Jaksa tersebut menuturkan pada 27 Juli 2010, UNJ membuka
pendaftaran pengadaan peralatan labaratorium. Namun perusahaan yang mendaftar
pada saat itu didominasi dari kelompok konsorsium Grup Permai (perusahaan milik
Muhammad Nazaruddin, terpidana kasus Wisma Atlet) yakni PT Dulango Raya, PT
Eksartek, PT Marel Mandiri, PT Nuri Utama Sanjaya, PT Daya Meri Persada, dan PT
Darmo Sepion, kecuali CV Sinar Sakti.
Menurut Jaksa Rahmad Purwanto, terdakwa Fahrudin selaku
Pejabat Pembuat Komitmen (PPK) bersama Ketua Panitia Pengadaan Tri Mulyono
melakukan kesepakatan dengan Grup Permai untuk menunjuk perusahaan tertentu
sebagai pemenang lelang. Berkas Tri sendiri terpisah dari terdakwa Fahrudin.
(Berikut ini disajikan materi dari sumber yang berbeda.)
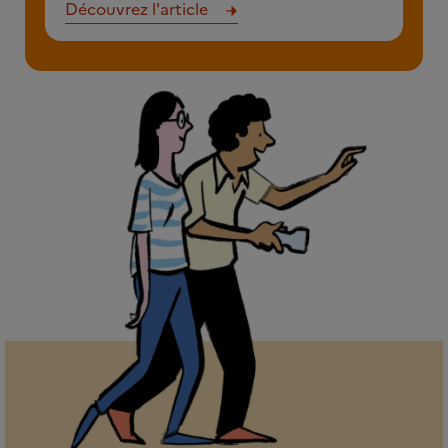
Découvrez l'article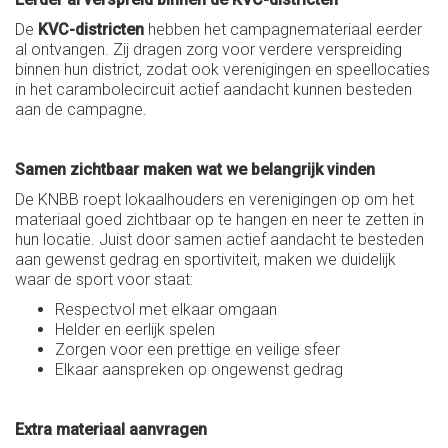
De
KVC-districten
hebben het campagnemateriaal eerder
al ontvangen. Zij dragen zorg voor verdere verspreiding
binnen hun district, zodat ook verenigingen en speellocaties
in het carambolecircuit actief aandacht kunnen besteden
aan de campagne.
Samen zichtbaar maken wat we belangrijk vinden
De KNBB roept lokaalhouders en verenigingen op om het
materiaal goed zichtbaar op te hangen en neer te zetten in
hun locatie. Juist door samen actief aandacht te besteden
aan gewenst gedrag en sportiviteit, maken we duidelijk
waar de sport voor staat:
Respectvol met elkaar omgaan
Helder en eerlijk spelen
Zorgen voor een prettige en veilige sfeer
Elkaar aanspreken op ongewenst gedrag
Extra materiaal aanvragen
Penentuan perusahaan tertentu sebagai pemenang tender
terjadi setelah dilakukannya penjelasan pekerjaan (aanwijzing) oleh UNJ.
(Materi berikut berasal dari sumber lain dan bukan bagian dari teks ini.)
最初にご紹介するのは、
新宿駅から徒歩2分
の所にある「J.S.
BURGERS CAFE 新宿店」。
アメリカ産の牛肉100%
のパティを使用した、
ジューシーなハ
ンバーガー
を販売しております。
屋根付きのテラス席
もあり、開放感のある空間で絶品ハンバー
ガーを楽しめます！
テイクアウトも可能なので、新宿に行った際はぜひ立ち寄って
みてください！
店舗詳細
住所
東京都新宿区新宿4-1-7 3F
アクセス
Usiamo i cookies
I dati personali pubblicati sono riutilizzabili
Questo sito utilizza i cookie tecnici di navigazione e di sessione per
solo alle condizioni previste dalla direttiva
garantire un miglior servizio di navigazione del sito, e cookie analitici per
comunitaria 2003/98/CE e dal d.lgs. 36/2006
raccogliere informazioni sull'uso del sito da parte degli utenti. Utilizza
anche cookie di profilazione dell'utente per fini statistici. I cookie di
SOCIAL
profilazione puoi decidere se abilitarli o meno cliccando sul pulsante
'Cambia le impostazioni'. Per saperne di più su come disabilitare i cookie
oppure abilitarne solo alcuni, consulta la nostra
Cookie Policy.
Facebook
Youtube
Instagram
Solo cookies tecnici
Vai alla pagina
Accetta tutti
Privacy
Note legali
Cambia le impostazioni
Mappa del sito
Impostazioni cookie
Penentuan ini terjadi lantaran Staf Pemasaran PT Anugrah Nusantara Meilia Rieke
dan Wakil Direktur Grup Permai Gerhana Sianipar yang menemui terdakwa.
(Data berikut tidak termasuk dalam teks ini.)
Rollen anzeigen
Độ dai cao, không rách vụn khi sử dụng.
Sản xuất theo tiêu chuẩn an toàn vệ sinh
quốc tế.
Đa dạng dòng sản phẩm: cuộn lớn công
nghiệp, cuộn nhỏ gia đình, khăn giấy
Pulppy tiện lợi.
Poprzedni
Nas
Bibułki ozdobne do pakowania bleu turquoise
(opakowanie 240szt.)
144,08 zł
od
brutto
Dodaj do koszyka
Meilia dan Gerhana kembali menemui Fahrudin untuk mengatur
perusahaan pemenang lelang. Akhirnya diputuskan pemenangnya adalah PT Marel
Mandiri. Padahal, PT Marel hanya dipinjam namanya oleh PT Anugrah Nusantara.
Panitia juga tidak melakukan evaluasi penawaran.
Seperti yang bisa ditebak, penentuan PT Marel ini tentunya
dengan menggunakan imbalan. Meilia memberikan imbalan (suap) kepada Fahrudin
dan Tri Mulyono. Mereka memberikan uang secara bertahap sejak Februari sampai
Desember 2010 dengan total jumlah uang Rp 873 juta.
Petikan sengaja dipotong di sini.